ASSIGNED TASK: At the line with "3. Legen Sie", start repeating the data, and continue line by line through the final line, exactly.

• • •

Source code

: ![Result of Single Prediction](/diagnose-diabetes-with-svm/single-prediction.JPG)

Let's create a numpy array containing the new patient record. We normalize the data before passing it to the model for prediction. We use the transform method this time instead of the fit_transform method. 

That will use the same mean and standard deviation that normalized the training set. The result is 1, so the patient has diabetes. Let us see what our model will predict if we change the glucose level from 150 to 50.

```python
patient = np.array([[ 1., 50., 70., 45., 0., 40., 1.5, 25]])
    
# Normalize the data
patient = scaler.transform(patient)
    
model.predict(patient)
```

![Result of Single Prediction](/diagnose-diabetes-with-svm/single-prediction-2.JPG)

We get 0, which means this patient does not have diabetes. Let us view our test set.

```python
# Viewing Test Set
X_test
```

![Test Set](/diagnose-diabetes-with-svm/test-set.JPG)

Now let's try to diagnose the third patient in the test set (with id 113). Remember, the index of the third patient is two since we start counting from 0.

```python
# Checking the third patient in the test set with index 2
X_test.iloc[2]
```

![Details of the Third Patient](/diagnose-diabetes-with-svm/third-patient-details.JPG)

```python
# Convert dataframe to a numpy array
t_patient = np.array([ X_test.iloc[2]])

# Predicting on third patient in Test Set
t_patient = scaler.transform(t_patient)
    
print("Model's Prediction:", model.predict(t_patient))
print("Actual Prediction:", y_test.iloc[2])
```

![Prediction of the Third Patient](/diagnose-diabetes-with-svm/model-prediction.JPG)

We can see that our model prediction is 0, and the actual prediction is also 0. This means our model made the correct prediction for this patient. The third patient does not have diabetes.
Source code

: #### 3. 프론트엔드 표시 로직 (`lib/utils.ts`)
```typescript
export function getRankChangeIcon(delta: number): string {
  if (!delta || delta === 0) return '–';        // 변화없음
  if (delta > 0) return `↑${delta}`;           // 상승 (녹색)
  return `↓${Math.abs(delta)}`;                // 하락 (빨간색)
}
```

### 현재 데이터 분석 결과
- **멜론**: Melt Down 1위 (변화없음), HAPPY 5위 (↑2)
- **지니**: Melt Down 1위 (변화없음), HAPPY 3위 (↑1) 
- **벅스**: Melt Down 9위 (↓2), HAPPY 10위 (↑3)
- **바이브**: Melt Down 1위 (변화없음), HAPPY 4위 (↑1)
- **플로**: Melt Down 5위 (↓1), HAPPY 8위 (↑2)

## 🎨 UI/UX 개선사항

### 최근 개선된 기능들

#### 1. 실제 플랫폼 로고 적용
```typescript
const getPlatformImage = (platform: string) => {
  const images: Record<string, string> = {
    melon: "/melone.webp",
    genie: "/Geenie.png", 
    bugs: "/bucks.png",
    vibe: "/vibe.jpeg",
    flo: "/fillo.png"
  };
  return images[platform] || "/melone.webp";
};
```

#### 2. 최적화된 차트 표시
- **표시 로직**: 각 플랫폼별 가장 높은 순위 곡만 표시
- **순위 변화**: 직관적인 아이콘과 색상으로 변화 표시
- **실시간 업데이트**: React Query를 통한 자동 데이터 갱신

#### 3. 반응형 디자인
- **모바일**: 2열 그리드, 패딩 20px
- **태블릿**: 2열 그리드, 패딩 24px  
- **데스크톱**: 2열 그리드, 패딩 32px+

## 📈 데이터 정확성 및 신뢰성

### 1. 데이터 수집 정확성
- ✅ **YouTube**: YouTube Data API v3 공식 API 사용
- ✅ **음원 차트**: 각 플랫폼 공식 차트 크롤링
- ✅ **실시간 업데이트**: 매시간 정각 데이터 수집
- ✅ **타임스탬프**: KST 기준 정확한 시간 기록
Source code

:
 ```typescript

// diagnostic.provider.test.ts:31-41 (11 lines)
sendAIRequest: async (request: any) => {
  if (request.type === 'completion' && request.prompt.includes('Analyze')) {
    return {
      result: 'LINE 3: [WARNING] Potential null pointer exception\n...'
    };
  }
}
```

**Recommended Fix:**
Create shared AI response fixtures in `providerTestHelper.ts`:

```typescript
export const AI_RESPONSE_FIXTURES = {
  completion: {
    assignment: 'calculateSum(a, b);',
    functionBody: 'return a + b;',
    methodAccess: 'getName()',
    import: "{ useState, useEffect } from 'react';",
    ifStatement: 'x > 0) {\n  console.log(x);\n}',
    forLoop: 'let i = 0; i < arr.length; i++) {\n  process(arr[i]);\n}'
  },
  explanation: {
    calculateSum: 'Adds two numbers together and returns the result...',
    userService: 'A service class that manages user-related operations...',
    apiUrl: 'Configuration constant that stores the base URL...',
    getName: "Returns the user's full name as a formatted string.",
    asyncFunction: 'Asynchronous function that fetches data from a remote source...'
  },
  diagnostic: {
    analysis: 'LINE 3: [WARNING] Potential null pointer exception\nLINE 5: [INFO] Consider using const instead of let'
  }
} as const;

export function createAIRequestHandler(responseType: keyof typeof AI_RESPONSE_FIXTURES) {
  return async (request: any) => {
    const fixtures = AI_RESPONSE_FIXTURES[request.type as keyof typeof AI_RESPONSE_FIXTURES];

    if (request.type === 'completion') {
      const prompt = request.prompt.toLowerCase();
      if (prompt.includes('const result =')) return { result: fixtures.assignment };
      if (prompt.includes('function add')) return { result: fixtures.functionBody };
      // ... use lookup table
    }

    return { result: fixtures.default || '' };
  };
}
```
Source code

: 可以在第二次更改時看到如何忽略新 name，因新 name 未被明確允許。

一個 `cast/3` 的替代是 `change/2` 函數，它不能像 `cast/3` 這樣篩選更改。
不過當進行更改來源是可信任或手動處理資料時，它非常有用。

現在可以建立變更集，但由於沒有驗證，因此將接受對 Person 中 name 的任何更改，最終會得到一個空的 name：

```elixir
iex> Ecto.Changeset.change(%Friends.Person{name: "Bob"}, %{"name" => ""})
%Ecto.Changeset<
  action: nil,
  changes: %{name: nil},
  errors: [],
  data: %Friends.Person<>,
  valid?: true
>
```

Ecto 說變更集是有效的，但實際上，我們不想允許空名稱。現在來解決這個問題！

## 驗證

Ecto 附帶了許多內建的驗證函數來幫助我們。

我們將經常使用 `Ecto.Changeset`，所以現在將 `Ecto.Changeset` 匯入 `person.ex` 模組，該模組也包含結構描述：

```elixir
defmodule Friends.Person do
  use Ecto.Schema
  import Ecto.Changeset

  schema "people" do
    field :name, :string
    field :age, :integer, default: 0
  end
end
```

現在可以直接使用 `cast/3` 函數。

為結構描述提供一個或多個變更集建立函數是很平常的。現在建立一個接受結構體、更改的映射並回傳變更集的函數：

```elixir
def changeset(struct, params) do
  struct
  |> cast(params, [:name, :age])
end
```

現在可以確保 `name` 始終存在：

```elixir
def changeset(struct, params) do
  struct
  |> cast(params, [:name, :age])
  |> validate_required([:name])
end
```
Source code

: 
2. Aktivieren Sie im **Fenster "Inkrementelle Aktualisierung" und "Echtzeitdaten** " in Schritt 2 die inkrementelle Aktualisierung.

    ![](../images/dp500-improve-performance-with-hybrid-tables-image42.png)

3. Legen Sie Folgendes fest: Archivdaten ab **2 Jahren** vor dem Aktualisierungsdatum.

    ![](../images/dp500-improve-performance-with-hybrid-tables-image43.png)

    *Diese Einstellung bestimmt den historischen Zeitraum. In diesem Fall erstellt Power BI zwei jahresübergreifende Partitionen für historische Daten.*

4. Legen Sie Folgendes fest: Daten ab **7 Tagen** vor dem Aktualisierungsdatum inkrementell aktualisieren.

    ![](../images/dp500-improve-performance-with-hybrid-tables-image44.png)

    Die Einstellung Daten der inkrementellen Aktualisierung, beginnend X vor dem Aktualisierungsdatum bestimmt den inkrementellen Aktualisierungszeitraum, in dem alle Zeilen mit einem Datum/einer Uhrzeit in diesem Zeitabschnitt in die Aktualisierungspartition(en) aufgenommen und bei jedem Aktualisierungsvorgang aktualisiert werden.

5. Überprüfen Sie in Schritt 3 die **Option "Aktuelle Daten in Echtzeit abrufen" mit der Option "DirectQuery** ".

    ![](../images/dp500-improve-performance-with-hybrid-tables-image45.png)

• • •

OUTPUT FOR THIS TASK:
3. Legen Sie Folgendes fest: Archivdaten ab **2 Jahren** vor dem Aktualisierungsdatum.

    ![](../images/dp500-improve-performance-with-hybrid-tables-image43.png)

    *Diese Einstellung bestimmt den historischen Zeitraum. In diesem Fall erstellt Power BI zwei jahresübergreifende Partitionen für historische Daten.*

4. Legen Sie Folgendes fest: Daten ab **7 Tagen** vor dem Aktualisierungsdatum inkrementell aktualisieren.

    ![](../images/dp500-improve-performance-with-hybrid-tables-image44.png)

    Die Einstellung Daten der inkrementellen Aktualisierung, beginnend X vor dem Aktualisierungsdatum bestimmt den inkrementellen Aktualisierungszeitraum, in dem alle Zeilen mit einem Datum/einer Uhrzeit in diesem Zeitabschnitt in die Aktualisierungspartition(en) aufgenommen und bei jedem Aktualisierungsvorgang aktualisiert werden.

5. Überprüfen Sie in Schritt 3 die **Option "Aktuelle Daten in Echtzeit abrufen" mit der Option "DirectQuery** ".

    ![](../images/dp500-improve-performance-with-hybrid-tables-image45.png)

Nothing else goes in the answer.